* Work request:
Reproduce everything from the first of the lines below down to the line containing "0.015581, 0.439849, 0.298500]]", including that line. Leave the pictures out of your copy.
** Listed entries follows **
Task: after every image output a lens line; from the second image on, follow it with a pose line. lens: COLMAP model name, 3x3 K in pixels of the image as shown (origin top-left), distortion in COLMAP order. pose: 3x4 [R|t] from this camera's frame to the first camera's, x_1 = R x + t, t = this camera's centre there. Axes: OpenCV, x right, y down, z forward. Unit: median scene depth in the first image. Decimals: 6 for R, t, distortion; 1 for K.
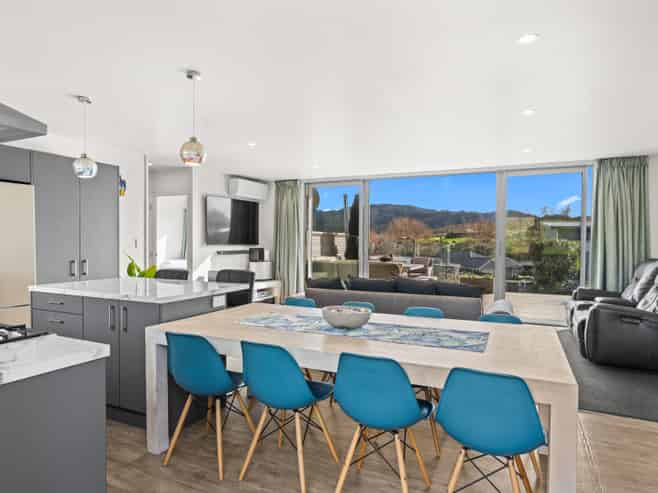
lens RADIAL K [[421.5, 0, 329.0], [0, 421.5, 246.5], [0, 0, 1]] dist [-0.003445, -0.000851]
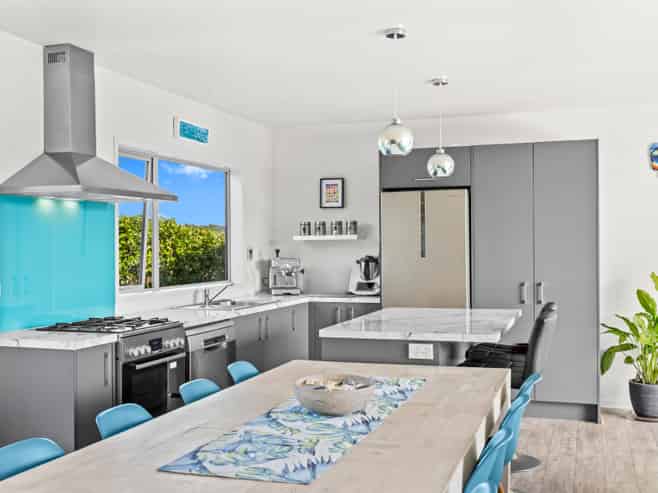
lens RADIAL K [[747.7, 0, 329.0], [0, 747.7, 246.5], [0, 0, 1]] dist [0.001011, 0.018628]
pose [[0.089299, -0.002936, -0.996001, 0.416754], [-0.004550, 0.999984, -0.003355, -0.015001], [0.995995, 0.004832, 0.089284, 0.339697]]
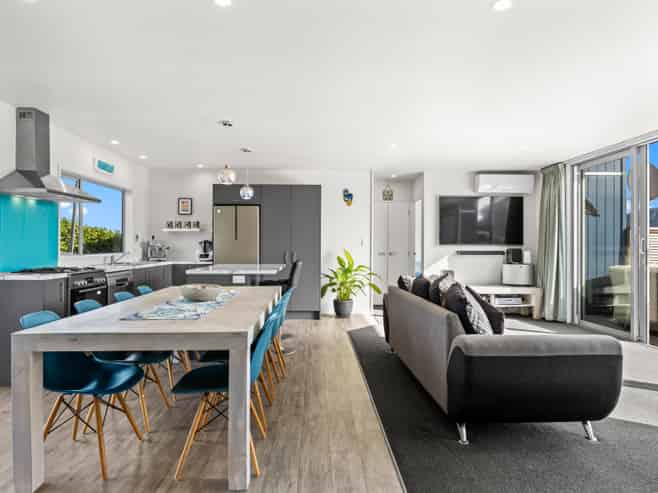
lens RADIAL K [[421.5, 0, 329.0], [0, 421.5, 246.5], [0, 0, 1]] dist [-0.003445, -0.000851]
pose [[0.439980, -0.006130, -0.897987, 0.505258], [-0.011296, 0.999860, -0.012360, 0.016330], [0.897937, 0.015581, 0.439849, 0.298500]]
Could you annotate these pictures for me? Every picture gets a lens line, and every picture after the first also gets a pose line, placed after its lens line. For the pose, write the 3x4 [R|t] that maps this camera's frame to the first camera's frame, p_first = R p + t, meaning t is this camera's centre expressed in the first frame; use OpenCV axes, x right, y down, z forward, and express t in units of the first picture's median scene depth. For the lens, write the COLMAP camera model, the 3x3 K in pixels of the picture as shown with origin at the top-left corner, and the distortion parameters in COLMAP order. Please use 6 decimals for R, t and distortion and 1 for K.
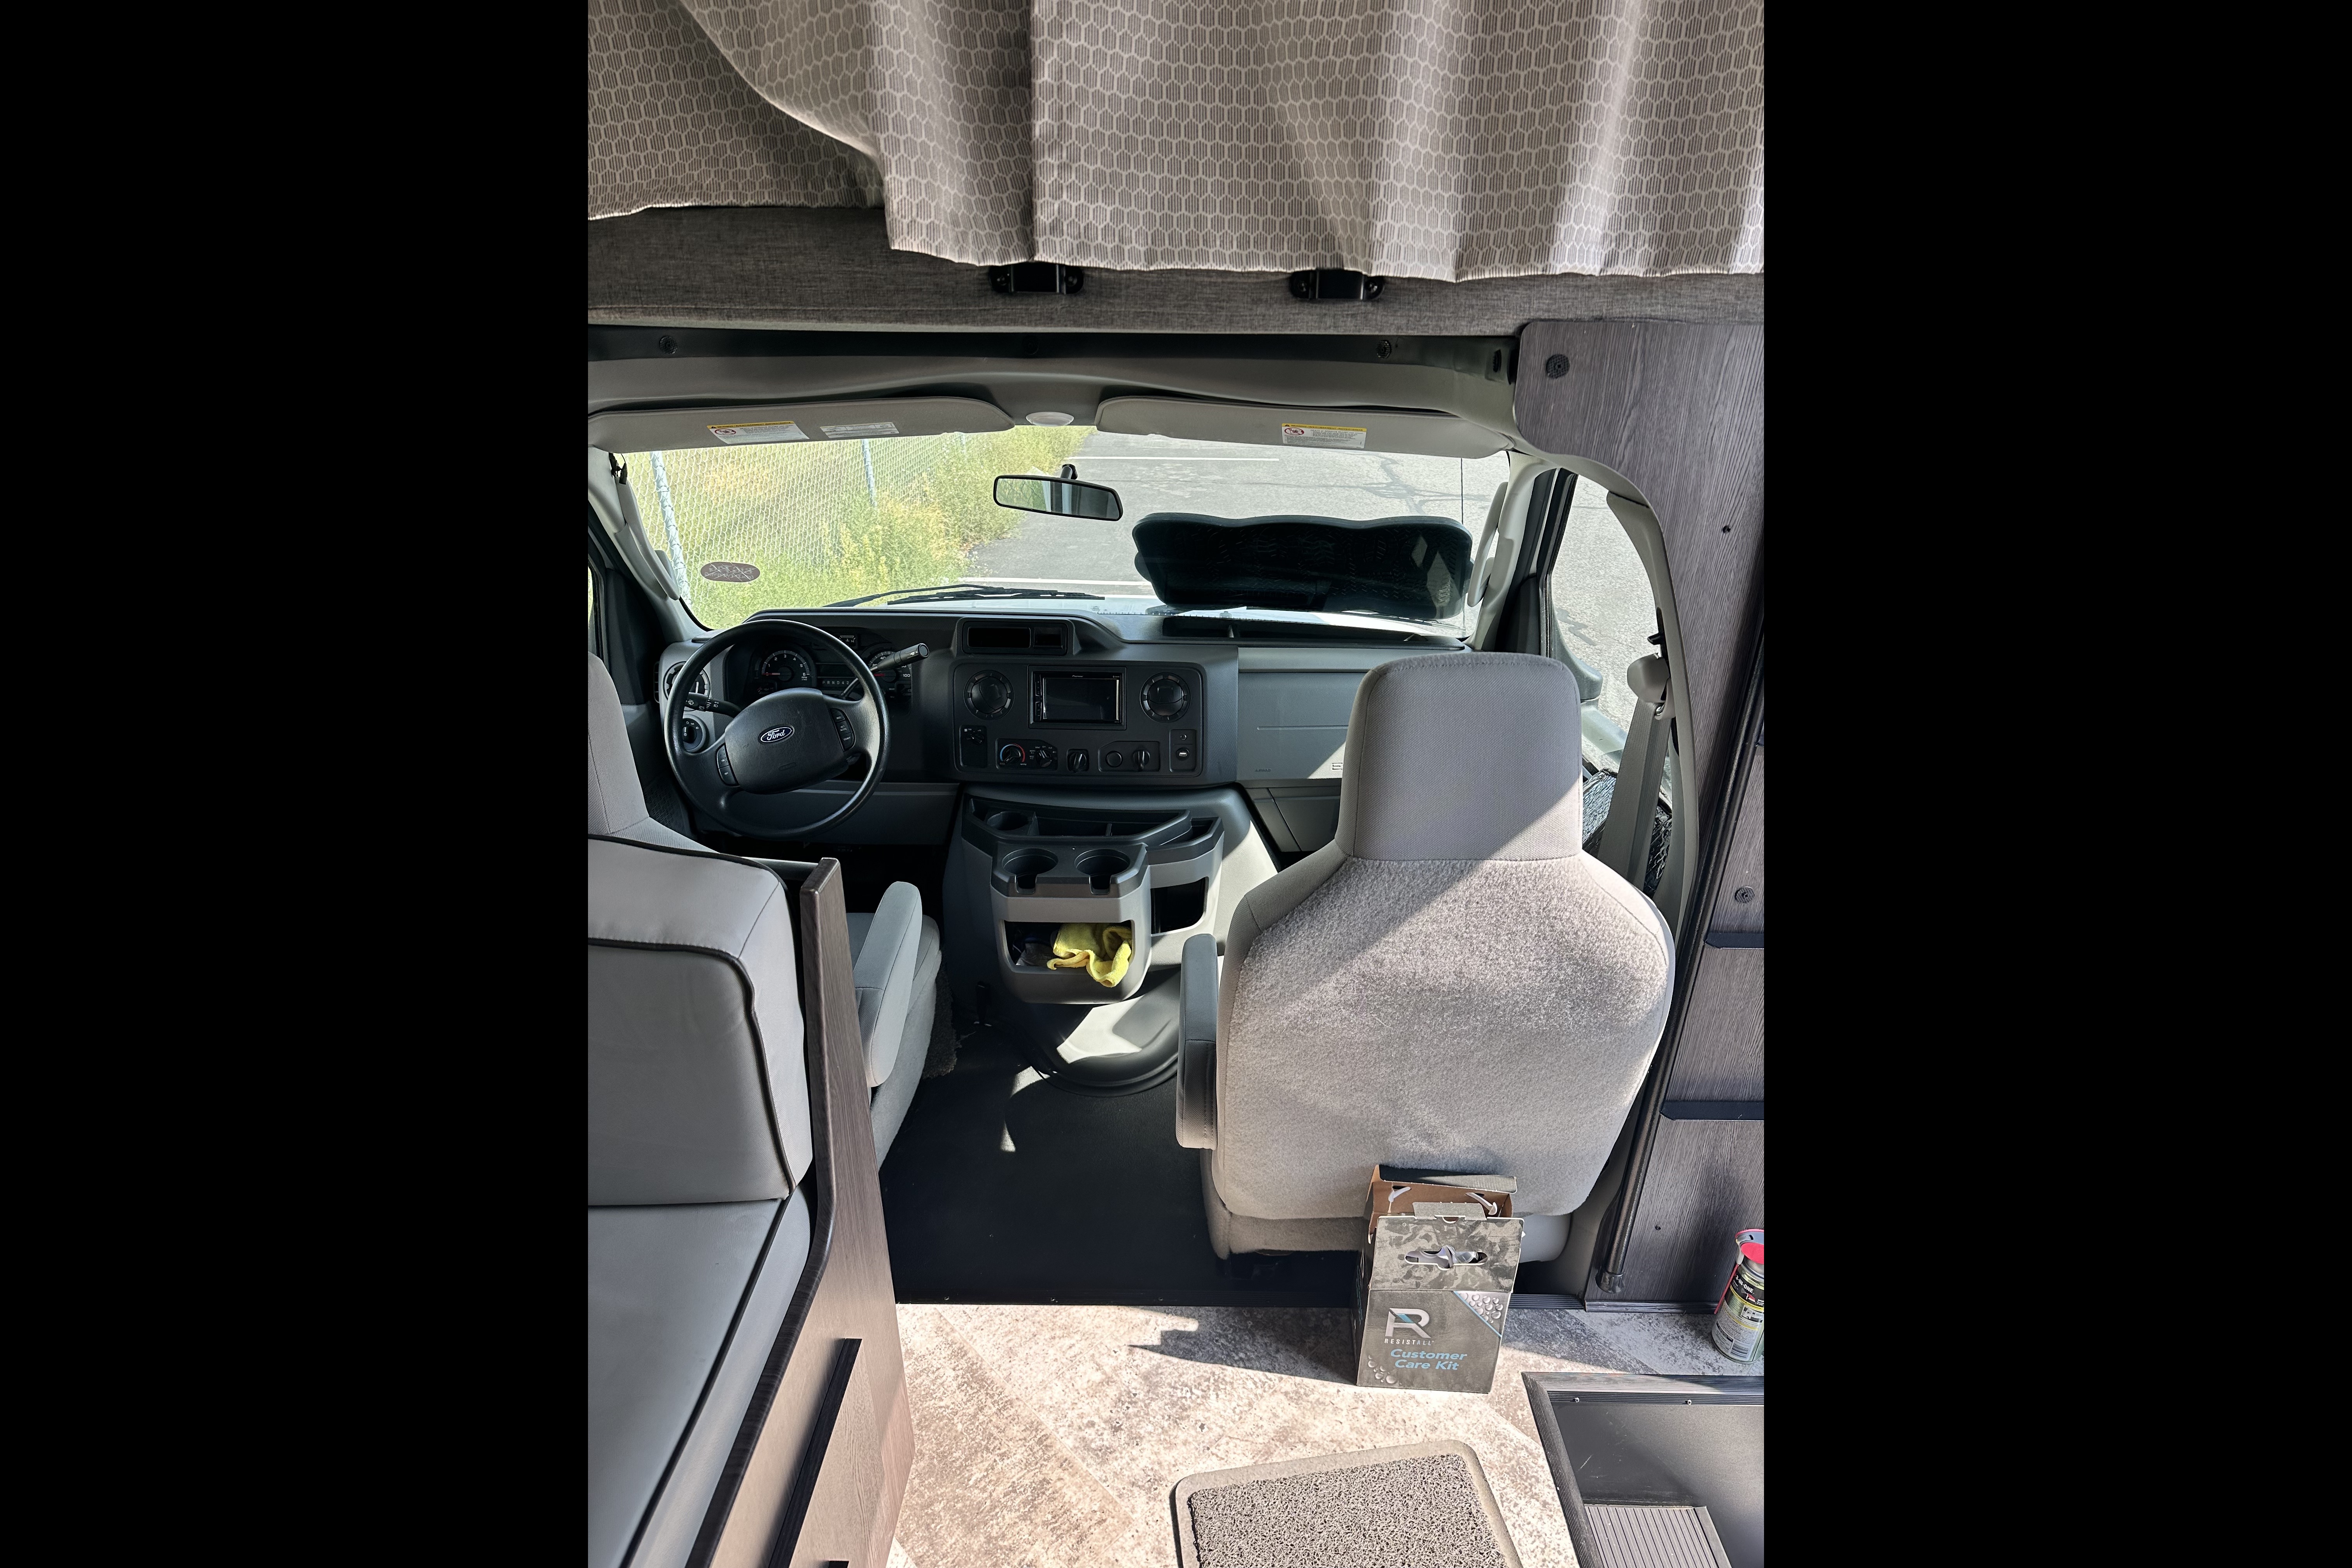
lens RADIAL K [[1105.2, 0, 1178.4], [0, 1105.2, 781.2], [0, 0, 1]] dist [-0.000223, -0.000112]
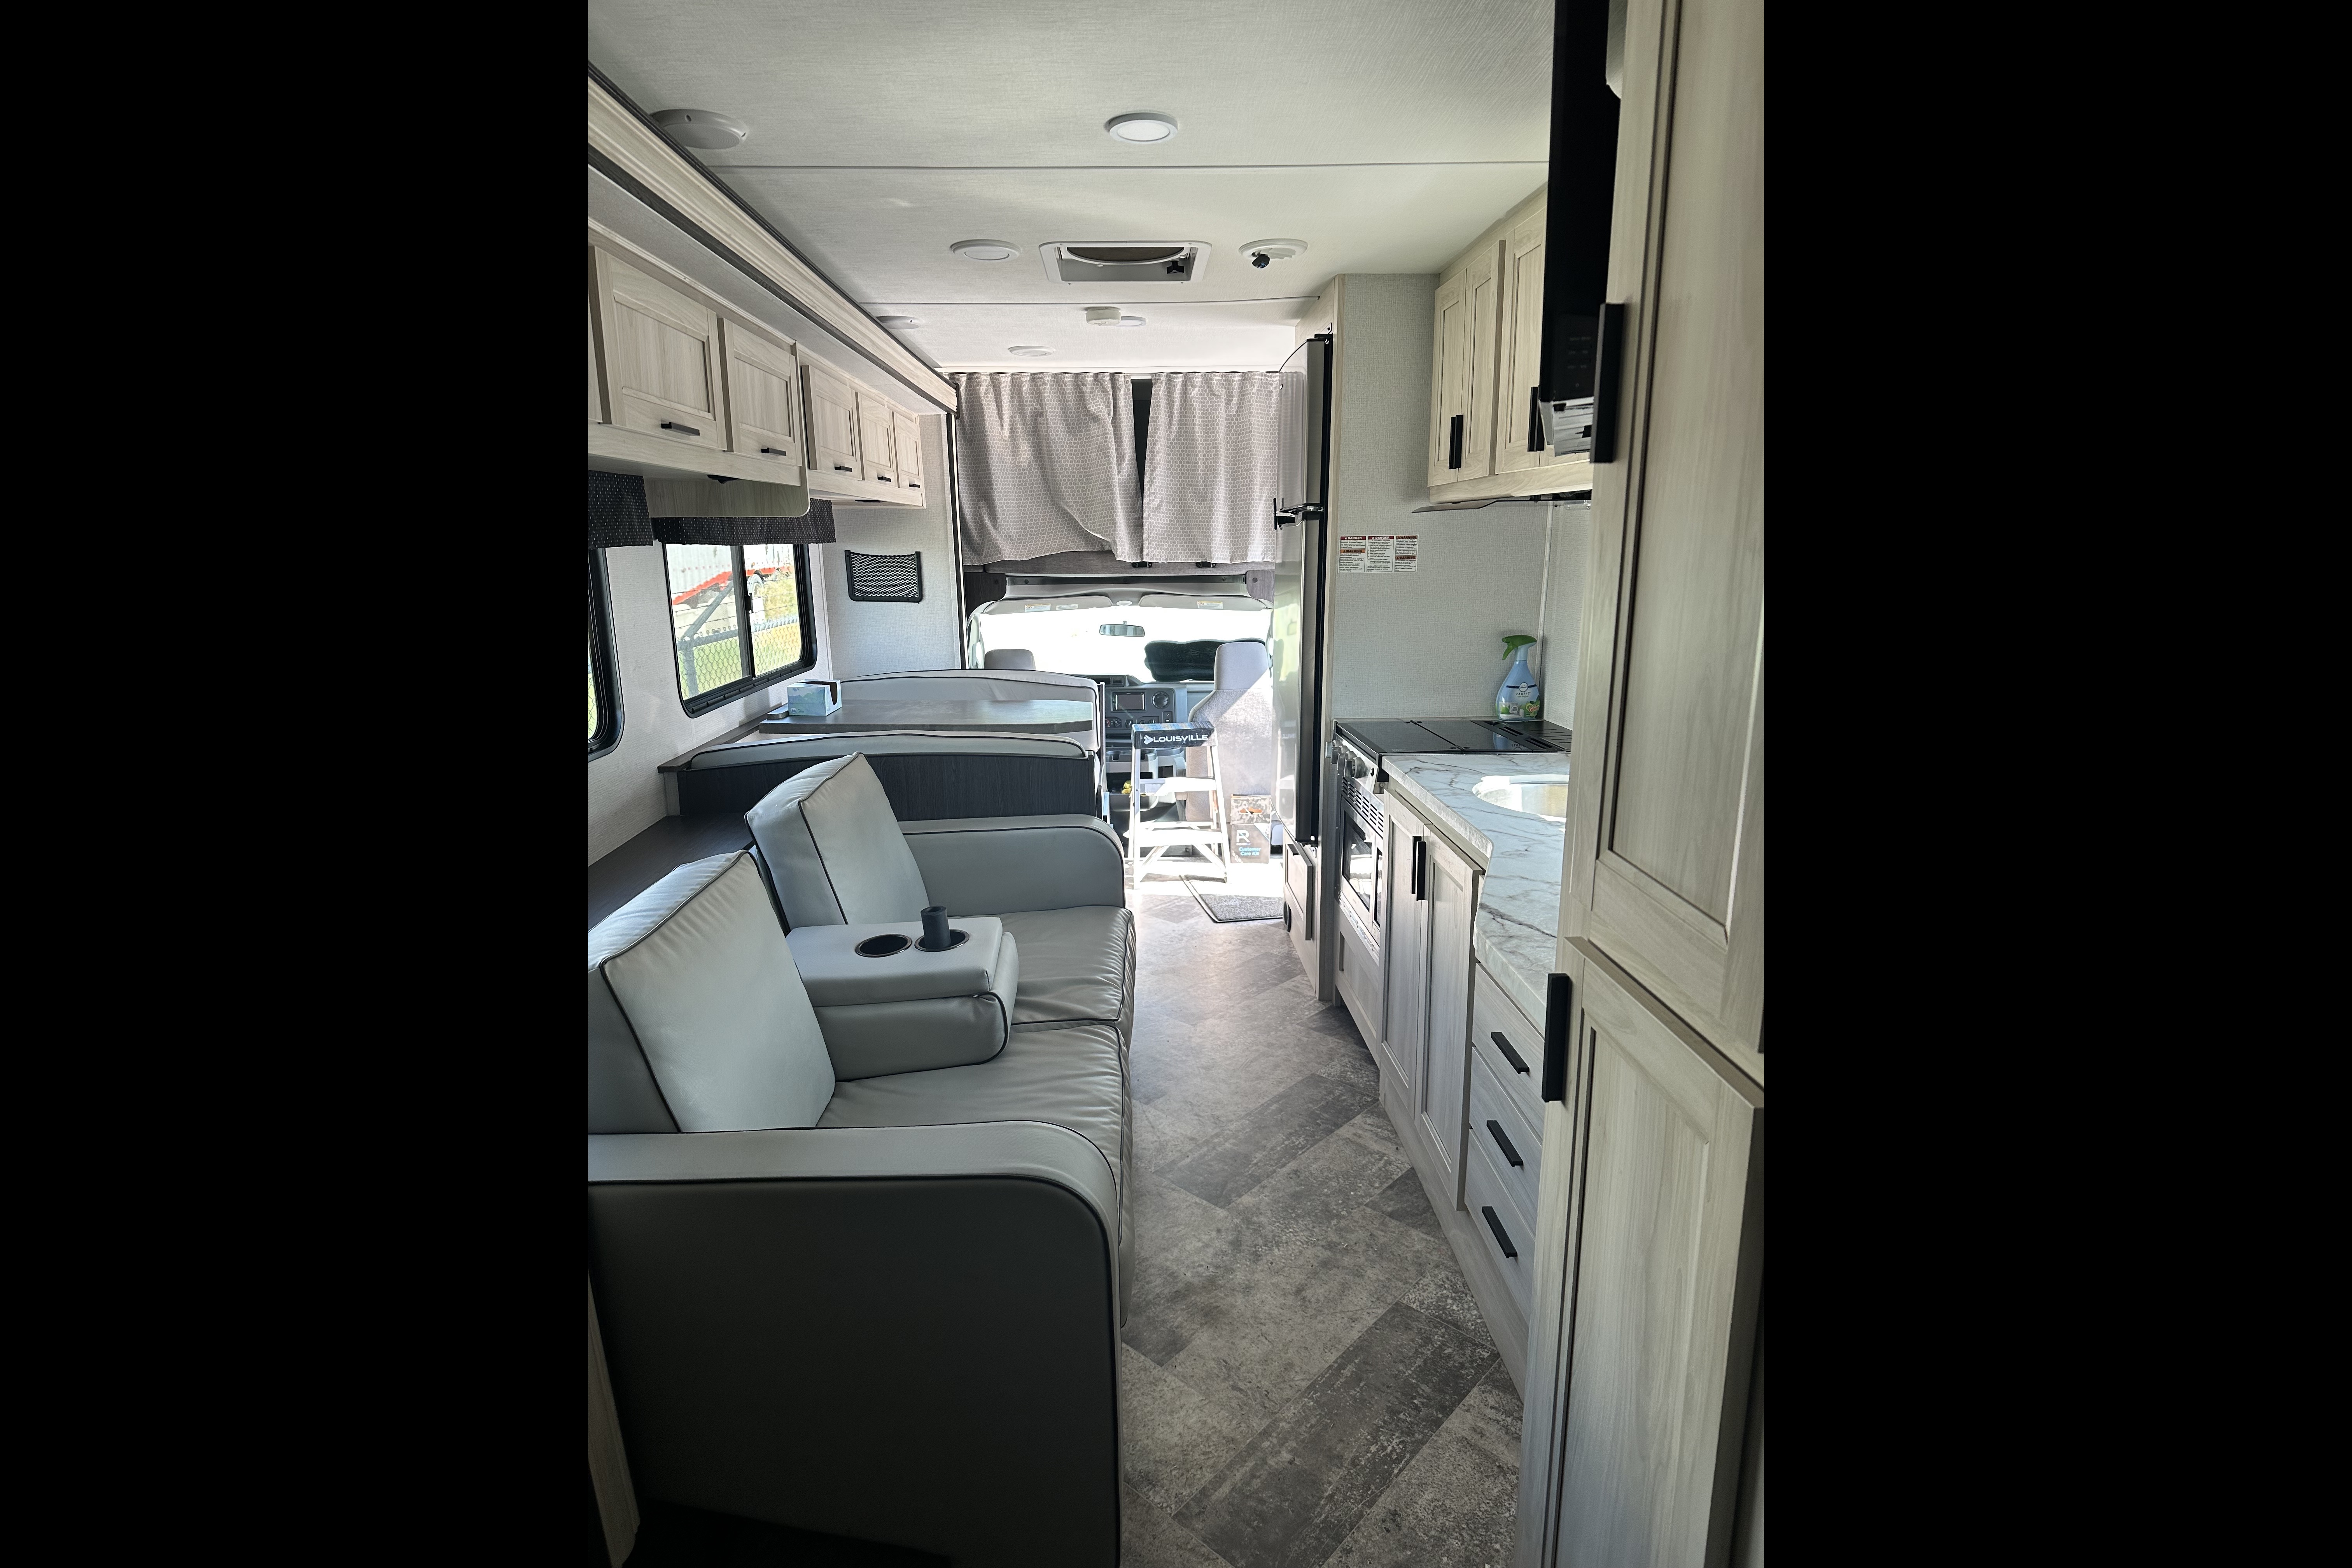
** End of Listed entries **
* Written answer:
Task: after every image output a lens line; from the second image on, follow it with a pose line. lens: COLMAP model name, 3x3 K in pixels of the image as shown (origin top-left), distortion in COLMAP order. pose: 3x4 [R|t] from this camera's frame to the first camera's, x_1 = R x + t, t = this camera's centre there. Axes: OpenCV, x right, y down, z forward. Unit: median scene depth in the first image. Decimals: 6 for R, t, distortion; 1 for K.
lens RADIAL K [[421.5, 0, 329.0], [0, 421.5, 246.5], [0, 0, 1]] dist [-0.003445, -0.000851]
lens RADIAL K [[747.7, 0, 329.0], [0, 747.7, 246.5], [0, 0, 1]] dist [0.001011, 0.018628]
pose [[0.089299, -0.002936, -0.996001, 0.416754], [-0.004550, 0.999984, -0.003355, -0.015001], [0.995995, 0.004832, 0.089284, 0.339697]]
lens RADIAL K [[421.5, 0, 329.0], [0, 421.5, 246.5], [0, 0, 1]] dist [-0.003445, -0.000851]
pose [[0.439980, -0.006130, -0.897987, 0.505258], [-0.011296, 0.999860, -0.012360, 0.016330], [0.897937, 0.015581, 0.439849, 0.298500]]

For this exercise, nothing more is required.